Le portail fut ouvert.
Un pas.
Deux pas.
Ils disparurent dans l'entre tourbillonnante.
Une minute.
20 minutes.
Une heure.
Trois heures.
Une journée.
Deux jours.
Et un craquement. Des étincelles. L'horloge s'emballa. Les engrenages se disloquèrent. La pierre s’effrita. Un fracas. Puis le silence. Un bourdonnement dans les tympans. Le portail s'était arrêté. Ce fut la fin.
Ils sont perdus. Mais où ? Les gorges étaient serrées. Ils venaient de perdre de bons éléments autant pour les chercheurs que pour la garde. Comment annoncer cela ?
Arthorias n'avait rien compris. Il n'aurait jamais cru ça. Il venait de perdre un mentor. Un ami. Des amis. Il se sentait démuni. Il s'agissait d'une véritable catastrophe. Et puis ses pensées se tournèrent vers Azalée. Elle venait de tout perdre et ne le savait pas encore.
La jeune fille attendait sagement. Le regard fixé sur le phare. Elle savait que les expéditions pouvaient durer quelque temps et pourtant, elle avait un mauvais pressentiment. Comme une impression de déjà-vu. Lointain. Comme la sensation d'avoir oublié quelque chose. Par la fenêtre, elle vit apparaître une silhouette qu'elle connaissait. Courant à vive allure. En une fraction de secondes, elle comprit. Elle savait.

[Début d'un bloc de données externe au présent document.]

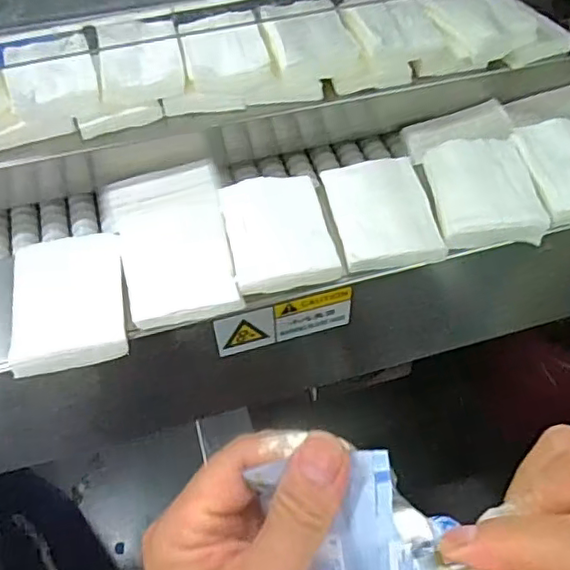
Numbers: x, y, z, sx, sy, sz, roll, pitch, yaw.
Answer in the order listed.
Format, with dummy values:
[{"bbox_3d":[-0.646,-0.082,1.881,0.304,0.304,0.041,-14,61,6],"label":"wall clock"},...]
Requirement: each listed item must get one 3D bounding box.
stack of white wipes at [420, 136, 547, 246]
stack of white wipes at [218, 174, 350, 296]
[{"bbox_3d":[0.151,-0.074,0.454,0.073,0.017,0.101,-3,53,-1],"label":"stack of white wipes"},{"bbox_3d":[-0.005,-0.044,0.447,0.076,0.014,0.107,-10,53,-6],"label":"stack of white wipes"}]

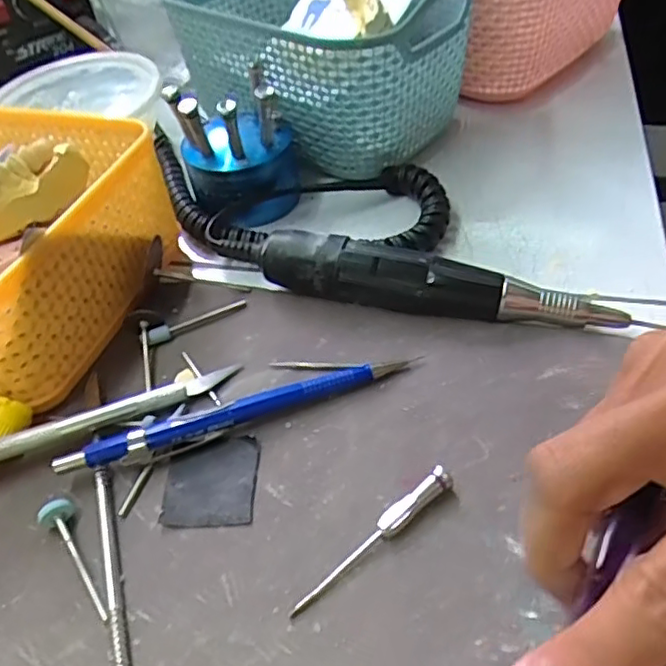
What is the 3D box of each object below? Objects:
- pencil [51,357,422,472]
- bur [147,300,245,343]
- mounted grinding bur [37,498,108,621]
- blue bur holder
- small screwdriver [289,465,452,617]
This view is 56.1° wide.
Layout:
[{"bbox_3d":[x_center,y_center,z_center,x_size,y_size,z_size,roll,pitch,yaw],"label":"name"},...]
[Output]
[{"bbox_3d":[-0.034,0.030,0.239,0.134,0.013,0.010,-19,49,-12],"label":"pencil"},{"bbox_3d":[-0.062,-0.008,0.283,0.046,0.005,0.009,-25,51,-17],"label":"bur"},{"bbox_3d":[-0.084,0.074,0.207,0.011,0.008,0.045,-32,53,-23],"label":"mounted grinding bur"},{"bbox_3d":[-0.049,-0.100,0.327,0.059,0.059,0.055,-9,48,-3],"label":"blue bur holder"},{"bbox_3d":[0.013,0.067,0.203,0.066,0.009,0.007,-32,53,-23],"label":"small screwdriver"}]

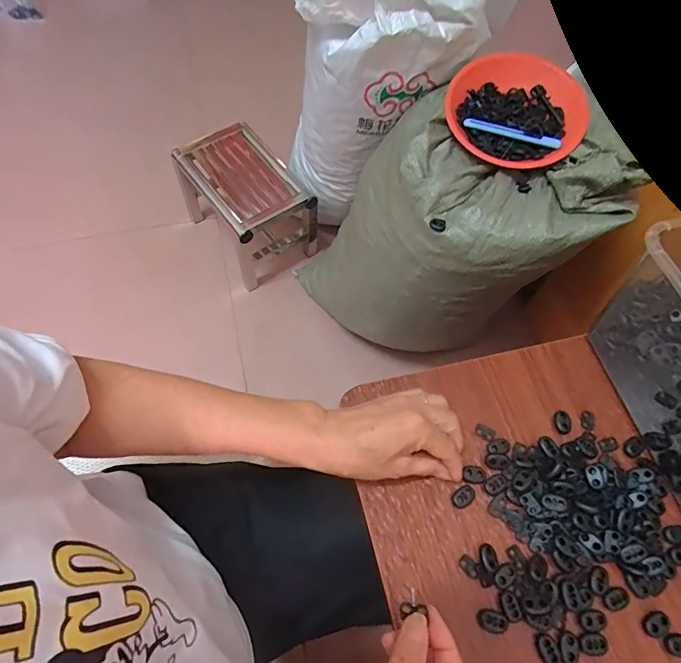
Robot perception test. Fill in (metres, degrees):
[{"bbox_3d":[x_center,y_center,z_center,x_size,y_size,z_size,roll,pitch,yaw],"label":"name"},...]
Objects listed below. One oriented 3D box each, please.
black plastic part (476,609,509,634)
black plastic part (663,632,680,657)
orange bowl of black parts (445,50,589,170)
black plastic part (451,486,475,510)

Ne viens pas ici. Je t'en conjure.
Pas ici.26 primaube 600
Le monde continua de tourner. Il ne s'était pas arrêté. Pourtant, Azalée avait l'impression que son univers était dévasté. Cela faisait un peu plus de deux ans maintenant. Elle fut soutenue. Choyée par ceux qu'elle côtoyait, mais cela ne suffisait pas. Le vide était énorme. Elle tenta de comprendre. Elle voulait les ramener. Continuant de s'entraîner à utiliser la lithomancie. Elle avait perdu goût, mais elle ne s'arrêta pas. Elle avait même demandé à devenir une investigatrice. Elle était sans nul doute l'une des plus jeunes demoiselles à avoir obtenu son attestation. Alors, elle décida de chercher, elle fouillerait chaque parcelle de terre pour y arriver. Elle aura toute la vie devant elle. Alice y avait voué son existence. Elle comptait en faire de même. Asellus. Tes secrets seront découverts.